══ Given data ══

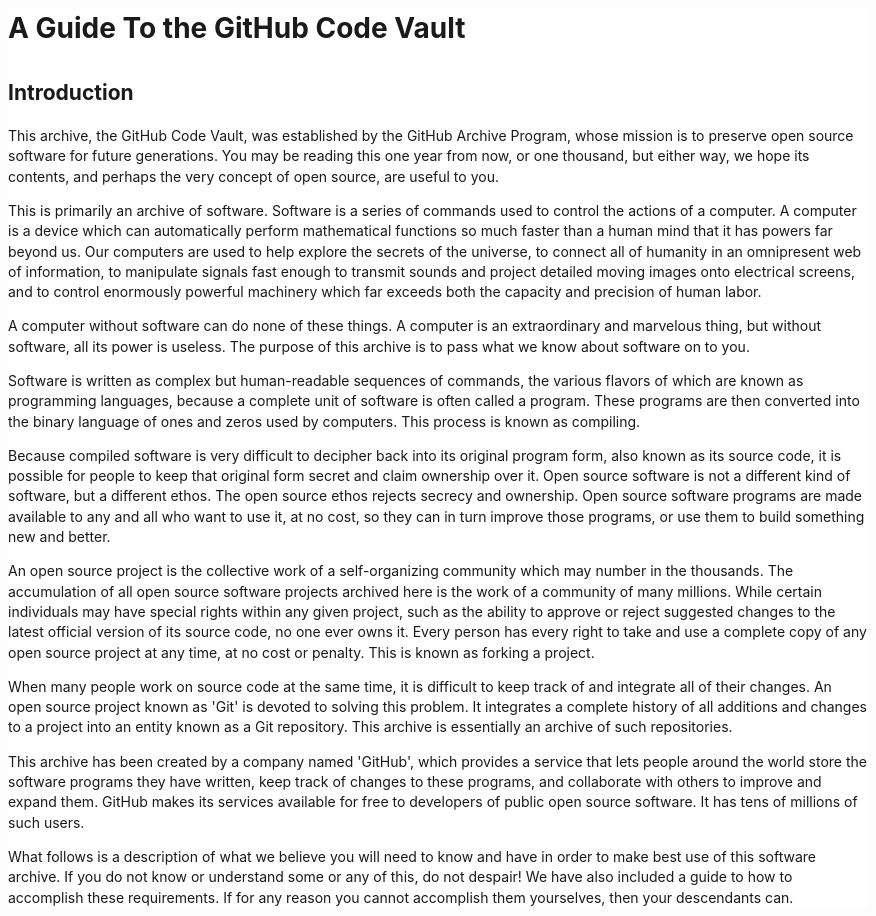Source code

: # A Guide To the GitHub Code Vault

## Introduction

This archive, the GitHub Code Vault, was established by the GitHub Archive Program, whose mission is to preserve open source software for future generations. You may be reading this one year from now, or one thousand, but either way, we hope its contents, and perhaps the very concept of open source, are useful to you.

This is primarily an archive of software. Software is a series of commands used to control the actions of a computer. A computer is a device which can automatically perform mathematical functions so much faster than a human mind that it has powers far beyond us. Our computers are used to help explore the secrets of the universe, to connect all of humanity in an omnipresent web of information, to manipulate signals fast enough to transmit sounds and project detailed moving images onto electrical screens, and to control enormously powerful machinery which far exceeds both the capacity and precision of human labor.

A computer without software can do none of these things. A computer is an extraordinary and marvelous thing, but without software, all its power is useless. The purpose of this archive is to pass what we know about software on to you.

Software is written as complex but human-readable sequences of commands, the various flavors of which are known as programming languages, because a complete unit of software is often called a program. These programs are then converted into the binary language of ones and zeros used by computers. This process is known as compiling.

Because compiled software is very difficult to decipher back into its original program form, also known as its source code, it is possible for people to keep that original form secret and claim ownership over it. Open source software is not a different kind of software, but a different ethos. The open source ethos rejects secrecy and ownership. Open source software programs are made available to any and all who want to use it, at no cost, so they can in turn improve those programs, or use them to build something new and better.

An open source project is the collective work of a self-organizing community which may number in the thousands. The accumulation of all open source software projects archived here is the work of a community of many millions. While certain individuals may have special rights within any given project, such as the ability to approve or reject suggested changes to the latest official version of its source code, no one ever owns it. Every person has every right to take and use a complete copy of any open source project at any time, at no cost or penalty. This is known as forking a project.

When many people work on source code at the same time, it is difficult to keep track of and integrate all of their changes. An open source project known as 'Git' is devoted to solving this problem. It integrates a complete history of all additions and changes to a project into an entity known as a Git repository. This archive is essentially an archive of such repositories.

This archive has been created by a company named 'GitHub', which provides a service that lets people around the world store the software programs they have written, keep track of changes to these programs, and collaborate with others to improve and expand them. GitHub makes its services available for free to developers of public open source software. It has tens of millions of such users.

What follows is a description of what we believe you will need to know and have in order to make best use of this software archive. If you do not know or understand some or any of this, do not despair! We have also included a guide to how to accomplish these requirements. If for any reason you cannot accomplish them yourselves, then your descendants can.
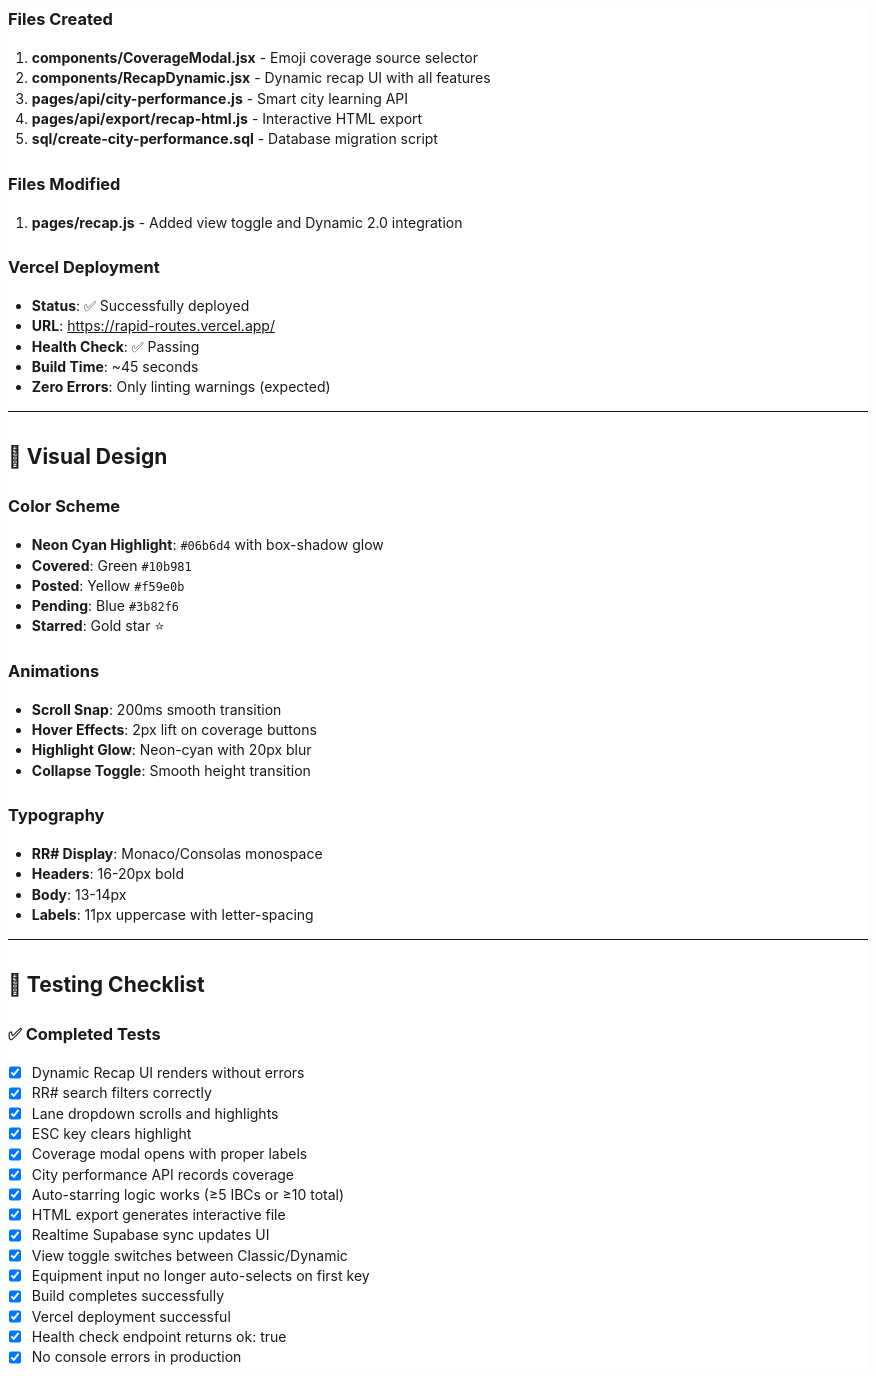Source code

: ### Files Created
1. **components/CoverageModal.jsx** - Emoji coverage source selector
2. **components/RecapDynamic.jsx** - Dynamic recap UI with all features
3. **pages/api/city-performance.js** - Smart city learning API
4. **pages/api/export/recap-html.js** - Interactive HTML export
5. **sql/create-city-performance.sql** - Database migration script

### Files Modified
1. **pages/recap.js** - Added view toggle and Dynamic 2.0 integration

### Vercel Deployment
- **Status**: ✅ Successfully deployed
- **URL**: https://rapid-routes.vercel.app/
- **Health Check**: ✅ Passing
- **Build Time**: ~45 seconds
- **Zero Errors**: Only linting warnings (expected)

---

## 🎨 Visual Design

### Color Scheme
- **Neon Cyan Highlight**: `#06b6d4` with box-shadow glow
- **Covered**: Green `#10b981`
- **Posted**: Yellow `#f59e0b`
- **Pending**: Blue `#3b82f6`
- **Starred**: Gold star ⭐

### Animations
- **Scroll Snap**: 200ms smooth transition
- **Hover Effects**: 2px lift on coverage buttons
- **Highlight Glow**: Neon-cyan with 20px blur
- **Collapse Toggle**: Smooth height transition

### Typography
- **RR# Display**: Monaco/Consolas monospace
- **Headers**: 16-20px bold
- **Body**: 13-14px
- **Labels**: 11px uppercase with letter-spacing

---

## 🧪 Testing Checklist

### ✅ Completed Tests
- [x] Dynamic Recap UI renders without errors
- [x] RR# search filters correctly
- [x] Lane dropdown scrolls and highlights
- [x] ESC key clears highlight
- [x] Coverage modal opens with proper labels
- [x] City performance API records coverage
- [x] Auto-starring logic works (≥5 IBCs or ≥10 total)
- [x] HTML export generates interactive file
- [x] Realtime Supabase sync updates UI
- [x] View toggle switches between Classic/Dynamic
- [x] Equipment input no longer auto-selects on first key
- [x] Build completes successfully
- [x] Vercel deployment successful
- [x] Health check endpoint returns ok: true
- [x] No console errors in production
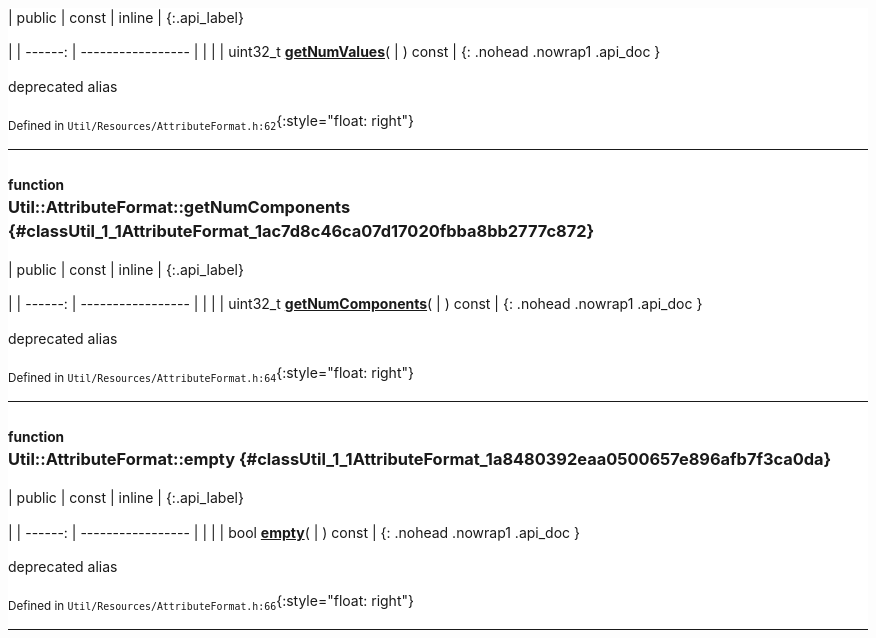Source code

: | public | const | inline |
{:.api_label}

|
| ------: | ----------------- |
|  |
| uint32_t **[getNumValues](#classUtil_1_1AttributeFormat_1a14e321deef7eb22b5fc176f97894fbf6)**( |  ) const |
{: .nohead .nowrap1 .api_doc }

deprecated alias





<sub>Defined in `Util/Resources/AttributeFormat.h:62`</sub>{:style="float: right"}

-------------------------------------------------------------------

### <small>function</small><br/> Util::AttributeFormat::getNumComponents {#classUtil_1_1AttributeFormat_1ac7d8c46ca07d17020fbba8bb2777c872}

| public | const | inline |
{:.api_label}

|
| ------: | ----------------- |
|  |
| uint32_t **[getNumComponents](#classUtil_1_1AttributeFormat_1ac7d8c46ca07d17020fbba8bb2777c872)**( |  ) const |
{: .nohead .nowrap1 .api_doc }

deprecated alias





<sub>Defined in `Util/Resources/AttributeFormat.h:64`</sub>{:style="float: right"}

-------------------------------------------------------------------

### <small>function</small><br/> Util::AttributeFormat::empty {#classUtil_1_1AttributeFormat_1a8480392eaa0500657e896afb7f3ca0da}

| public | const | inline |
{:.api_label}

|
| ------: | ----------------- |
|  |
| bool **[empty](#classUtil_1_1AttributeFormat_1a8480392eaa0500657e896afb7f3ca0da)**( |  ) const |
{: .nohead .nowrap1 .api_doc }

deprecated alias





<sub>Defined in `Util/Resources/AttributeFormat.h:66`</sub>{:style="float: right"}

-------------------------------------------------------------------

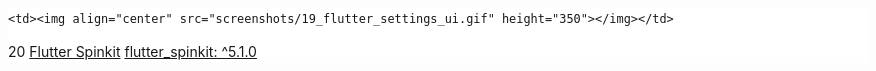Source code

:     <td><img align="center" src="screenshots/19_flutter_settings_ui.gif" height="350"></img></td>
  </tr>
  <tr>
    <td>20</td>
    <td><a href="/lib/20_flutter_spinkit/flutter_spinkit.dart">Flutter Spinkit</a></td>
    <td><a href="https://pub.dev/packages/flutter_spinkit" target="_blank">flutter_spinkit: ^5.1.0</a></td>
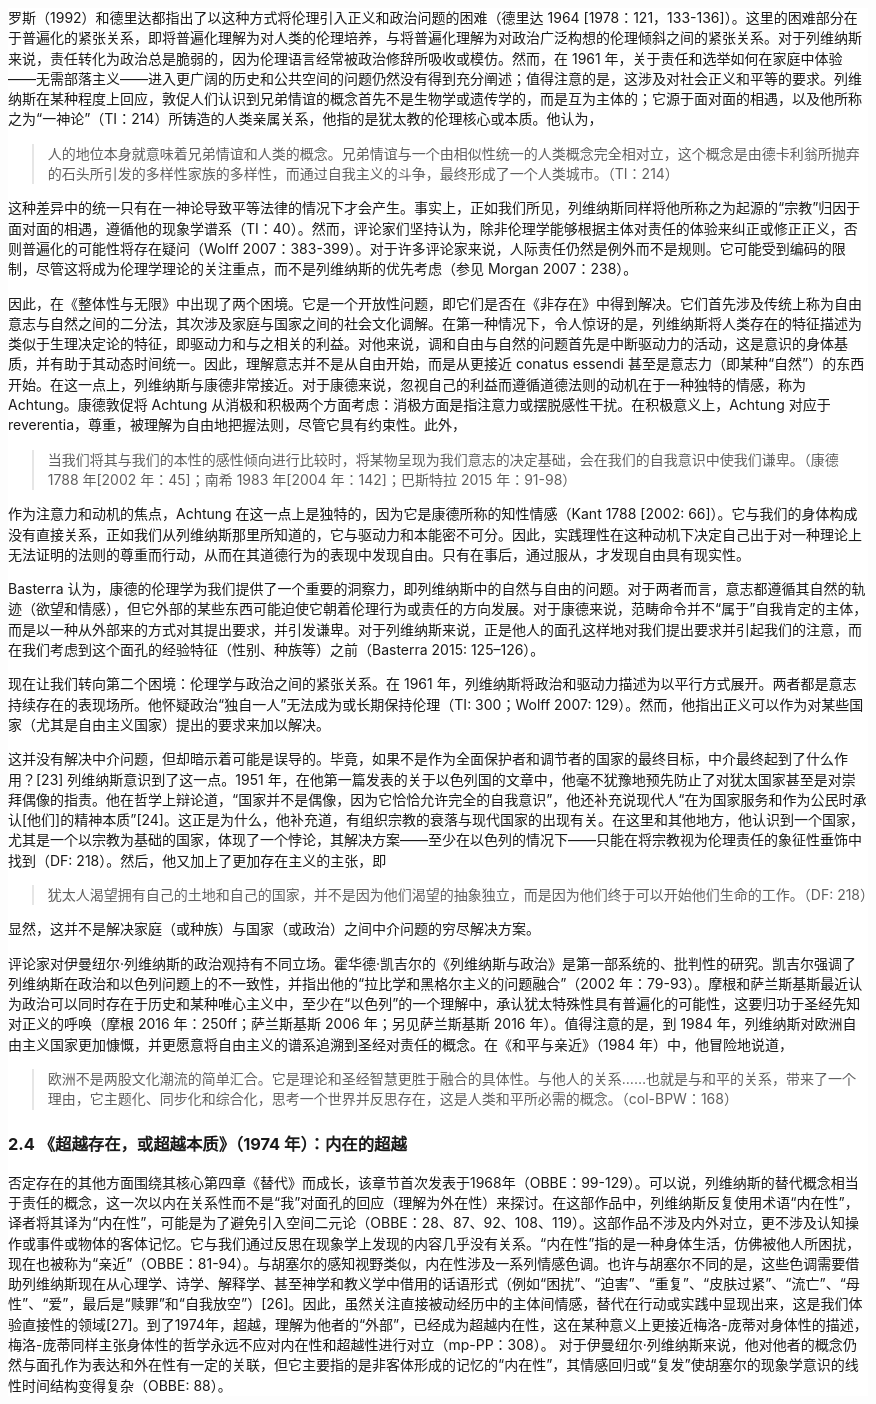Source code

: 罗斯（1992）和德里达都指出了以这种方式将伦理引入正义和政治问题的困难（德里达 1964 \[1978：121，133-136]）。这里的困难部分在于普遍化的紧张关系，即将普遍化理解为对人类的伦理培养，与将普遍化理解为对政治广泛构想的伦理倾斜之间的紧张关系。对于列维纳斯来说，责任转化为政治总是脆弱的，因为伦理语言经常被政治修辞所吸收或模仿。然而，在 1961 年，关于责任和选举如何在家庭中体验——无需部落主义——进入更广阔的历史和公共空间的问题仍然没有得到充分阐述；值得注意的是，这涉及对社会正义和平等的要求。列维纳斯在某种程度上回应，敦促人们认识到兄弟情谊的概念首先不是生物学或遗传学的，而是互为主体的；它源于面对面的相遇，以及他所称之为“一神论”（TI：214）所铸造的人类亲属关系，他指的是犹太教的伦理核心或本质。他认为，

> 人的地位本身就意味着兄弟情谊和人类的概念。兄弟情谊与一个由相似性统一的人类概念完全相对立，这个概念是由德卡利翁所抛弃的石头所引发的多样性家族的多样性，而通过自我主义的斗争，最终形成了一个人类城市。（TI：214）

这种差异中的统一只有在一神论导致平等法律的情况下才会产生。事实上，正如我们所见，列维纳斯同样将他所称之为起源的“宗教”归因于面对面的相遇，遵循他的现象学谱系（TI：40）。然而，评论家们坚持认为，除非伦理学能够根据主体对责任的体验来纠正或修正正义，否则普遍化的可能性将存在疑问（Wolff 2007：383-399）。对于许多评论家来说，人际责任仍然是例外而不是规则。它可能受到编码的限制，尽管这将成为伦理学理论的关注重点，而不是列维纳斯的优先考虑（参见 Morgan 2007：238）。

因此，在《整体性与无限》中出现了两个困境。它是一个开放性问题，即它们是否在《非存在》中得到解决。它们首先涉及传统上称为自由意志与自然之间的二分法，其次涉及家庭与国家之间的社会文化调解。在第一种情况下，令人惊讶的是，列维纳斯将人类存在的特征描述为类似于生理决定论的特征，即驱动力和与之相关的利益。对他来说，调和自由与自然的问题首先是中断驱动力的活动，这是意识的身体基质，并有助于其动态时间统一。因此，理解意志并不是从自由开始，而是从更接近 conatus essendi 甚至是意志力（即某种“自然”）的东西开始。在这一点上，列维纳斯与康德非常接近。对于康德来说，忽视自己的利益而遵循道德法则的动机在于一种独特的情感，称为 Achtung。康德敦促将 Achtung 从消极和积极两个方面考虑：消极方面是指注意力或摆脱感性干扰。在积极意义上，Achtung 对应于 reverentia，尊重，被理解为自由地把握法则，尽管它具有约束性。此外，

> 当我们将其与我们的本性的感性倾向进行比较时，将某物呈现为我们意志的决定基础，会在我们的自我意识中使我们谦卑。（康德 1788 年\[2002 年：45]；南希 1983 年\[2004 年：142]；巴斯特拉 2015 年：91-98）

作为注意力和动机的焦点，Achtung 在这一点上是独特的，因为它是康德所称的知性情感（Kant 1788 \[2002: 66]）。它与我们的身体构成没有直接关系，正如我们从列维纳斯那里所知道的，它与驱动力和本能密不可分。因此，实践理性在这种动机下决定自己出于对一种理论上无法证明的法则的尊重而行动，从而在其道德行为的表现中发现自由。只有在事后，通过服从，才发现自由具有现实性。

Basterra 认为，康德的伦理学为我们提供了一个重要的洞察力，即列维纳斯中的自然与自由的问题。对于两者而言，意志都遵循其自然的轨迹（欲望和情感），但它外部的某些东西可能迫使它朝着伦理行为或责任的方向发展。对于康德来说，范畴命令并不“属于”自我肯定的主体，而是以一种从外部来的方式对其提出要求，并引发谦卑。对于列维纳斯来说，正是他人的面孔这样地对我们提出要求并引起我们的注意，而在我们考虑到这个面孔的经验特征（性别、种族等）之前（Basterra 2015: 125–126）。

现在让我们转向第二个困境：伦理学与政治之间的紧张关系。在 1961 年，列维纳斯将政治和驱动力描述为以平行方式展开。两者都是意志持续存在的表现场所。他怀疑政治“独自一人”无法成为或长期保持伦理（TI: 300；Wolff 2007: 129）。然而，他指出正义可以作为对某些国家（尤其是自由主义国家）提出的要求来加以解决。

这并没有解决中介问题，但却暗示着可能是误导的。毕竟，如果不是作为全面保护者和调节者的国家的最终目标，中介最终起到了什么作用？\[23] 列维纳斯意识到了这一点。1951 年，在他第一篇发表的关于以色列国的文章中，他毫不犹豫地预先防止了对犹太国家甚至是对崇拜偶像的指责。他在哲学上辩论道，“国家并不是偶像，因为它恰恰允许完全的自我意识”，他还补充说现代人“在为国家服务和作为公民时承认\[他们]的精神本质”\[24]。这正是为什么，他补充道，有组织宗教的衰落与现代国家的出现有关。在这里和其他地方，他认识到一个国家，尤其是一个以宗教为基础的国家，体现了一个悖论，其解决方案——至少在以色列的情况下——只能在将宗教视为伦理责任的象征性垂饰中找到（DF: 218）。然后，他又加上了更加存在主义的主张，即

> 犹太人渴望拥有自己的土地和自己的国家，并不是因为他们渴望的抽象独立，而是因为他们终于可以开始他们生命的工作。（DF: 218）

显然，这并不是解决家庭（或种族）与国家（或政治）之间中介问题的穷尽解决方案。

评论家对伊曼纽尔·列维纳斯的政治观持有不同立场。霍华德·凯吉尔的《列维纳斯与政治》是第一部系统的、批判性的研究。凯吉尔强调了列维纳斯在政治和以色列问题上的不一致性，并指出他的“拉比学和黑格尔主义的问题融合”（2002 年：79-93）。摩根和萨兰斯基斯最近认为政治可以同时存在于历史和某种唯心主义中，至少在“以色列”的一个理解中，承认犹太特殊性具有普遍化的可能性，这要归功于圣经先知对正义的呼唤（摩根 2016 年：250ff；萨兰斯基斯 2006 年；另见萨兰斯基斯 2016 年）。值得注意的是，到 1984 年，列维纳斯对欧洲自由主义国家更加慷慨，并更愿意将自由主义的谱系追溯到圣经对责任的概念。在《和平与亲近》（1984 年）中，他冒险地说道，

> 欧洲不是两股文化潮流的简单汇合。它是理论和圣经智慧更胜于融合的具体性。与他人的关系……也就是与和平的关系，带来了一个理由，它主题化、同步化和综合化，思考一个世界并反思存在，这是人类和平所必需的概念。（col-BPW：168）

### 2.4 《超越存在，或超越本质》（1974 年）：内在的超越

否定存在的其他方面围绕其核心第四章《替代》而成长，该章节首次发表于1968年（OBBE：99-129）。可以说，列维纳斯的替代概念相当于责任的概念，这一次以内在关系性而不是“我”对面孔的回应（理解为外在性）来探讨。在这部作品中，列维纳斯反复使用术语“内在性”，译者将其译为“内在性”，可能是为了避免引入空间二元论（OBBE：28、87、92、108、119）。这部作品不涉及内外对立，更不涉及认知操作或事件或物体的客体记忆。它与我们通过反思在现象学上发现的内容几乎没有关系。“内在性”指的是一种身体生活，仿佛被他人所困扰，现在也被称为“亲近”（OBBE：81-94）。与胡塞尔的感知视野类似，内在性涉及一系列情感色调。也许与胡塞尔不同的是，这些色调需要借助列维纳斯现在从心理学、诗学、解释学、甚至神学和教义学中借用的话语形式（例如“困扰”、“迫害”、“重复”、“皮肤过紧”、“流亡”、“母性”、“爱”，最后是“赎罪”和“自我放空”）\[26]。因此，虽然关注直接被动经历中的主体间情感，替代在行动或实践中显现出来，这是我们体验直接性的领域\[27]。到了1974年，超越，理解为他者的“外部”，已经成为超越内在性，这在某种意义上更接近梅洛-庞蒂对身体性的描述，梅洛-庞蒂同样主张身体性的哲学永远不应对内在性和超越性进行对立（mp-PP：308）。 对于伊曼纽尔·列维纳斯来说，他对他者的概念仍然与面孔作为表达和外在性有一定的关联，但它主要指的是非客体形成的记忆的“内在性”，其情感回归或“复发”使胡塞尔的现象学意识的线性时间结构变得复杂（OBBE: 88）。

═══

Which lines above run from the one containing "- **Health Check**: ✅ Passing" to the one containing "- **Posted**: Yellow"? Give them again exactly, both ends included.

**Answer to this task:**
- **Health Check**: ✅ Passing
- **Build Time**: ~45 seconds
- **Zero Errors**: Only linting warnings (expected)

---

## 🎨 Visual Design

### Color Scheme
- **Neon Cyan Highlight**: `#06b6d4` with box-shadow glow
- **Covered**: Green `#10b981`
- **Posted**: Yellow `#f59e0b`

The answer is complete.